ScrapeGraph
This notebook provides a quick overview for getting started with ScrapeGraph tools. For detailed documentation of all ScrapeGraph features and configurations head to the API reference.
For more information about ScrapeGraph AI:
Overview
Integration details
| Class | Package | Serializable | JS support | Package latest |
|---|---|---|---|---|
| SmartScraperTool | langchain-scrapegraph | ✅ | ❌ | |
| MarkdownifyTool | langchain-scrapegraph | ✅ | ❌ | |
| LocalScraperTool | langchain-scrapegraph | ✅ | ❌ | |
| GetCreditsTool | langchain-scrapegraph | ✅ | ❌ |
Tool features
| Tool | Purpose | Input | Output |
|---|---|---|---|
| SmartScraperTool | Extract structured data from websites | URL + prompt | JSON |
| MarkdownifyTool | Convert webpages to markdown | URL | Markdown text |
| LocalScraperTool | Extract data from HTML content | HTML + prompt | JSON |
| GetCreditsTool | Check API credits | None | Credit info |
Setup
The integration requires the following packages:
%pip install --quiet -U langchain-scrapegraph
Note: you may need to restart the kernel to use updated packages.
Credentials
You'll need a ScrapeGraph AI API key to use these tools.
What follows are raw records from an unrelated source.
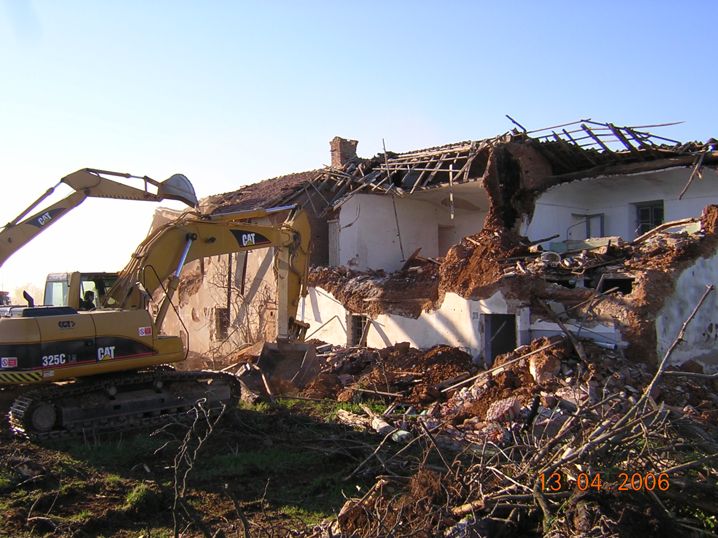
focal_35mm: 36
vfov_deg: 39.7
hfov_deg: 51.4
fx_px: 747
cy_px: 269
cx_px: 359
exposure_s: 1/160
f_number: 5.2
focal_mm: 4.7
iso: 100
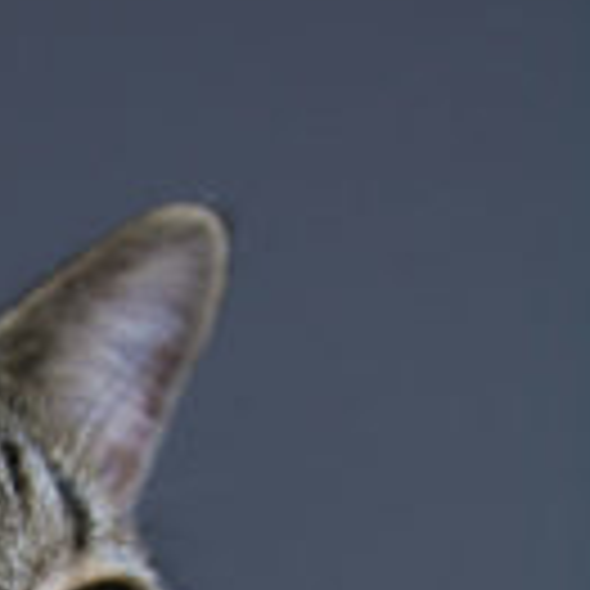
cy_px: 991
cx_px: -234
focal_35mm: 169
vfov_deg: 9.9
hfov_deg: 10.1
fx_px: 3258
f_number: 4
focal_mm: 29
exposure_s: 1/25
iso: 100
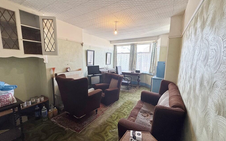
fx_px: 92
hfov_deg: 101.5
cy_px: 72
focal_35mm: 15
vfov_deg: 74.8
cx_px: 112
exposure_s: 1/100
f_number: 2.2
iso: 160
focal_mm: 2.22
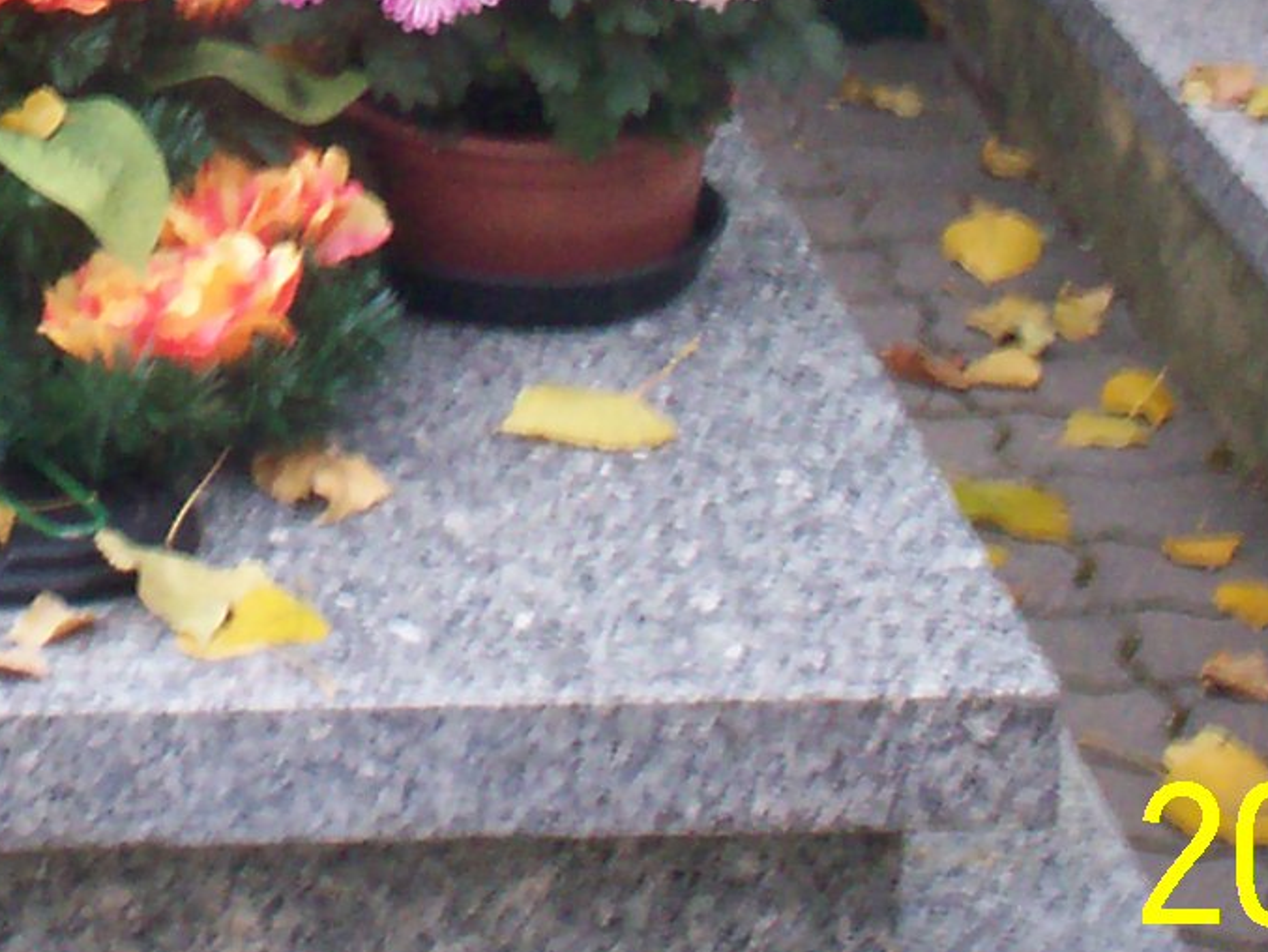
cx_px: -101
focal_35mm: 137
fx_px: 5019
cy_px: -478
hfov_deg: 14.1
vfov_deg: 10.5
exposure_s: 1/11.3
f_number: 4.5
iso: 140
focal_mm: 6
Get one at scrapegraphai.com.
import getpass
import os
if not os.environ.get("SGAI_API_KEY"):
os.environ["SGAI_API_KEY"] = getpass.getpass("ScrapeGraph AI API key:\n")
It's also helpful (but not needed) to set up LangSmith for best-in-class observability:
os.environ["LANGCHAIN_TRACING_V2"] = "true"
os.environ["LANGCHAIN_API_KEY"] = getpass.getpass()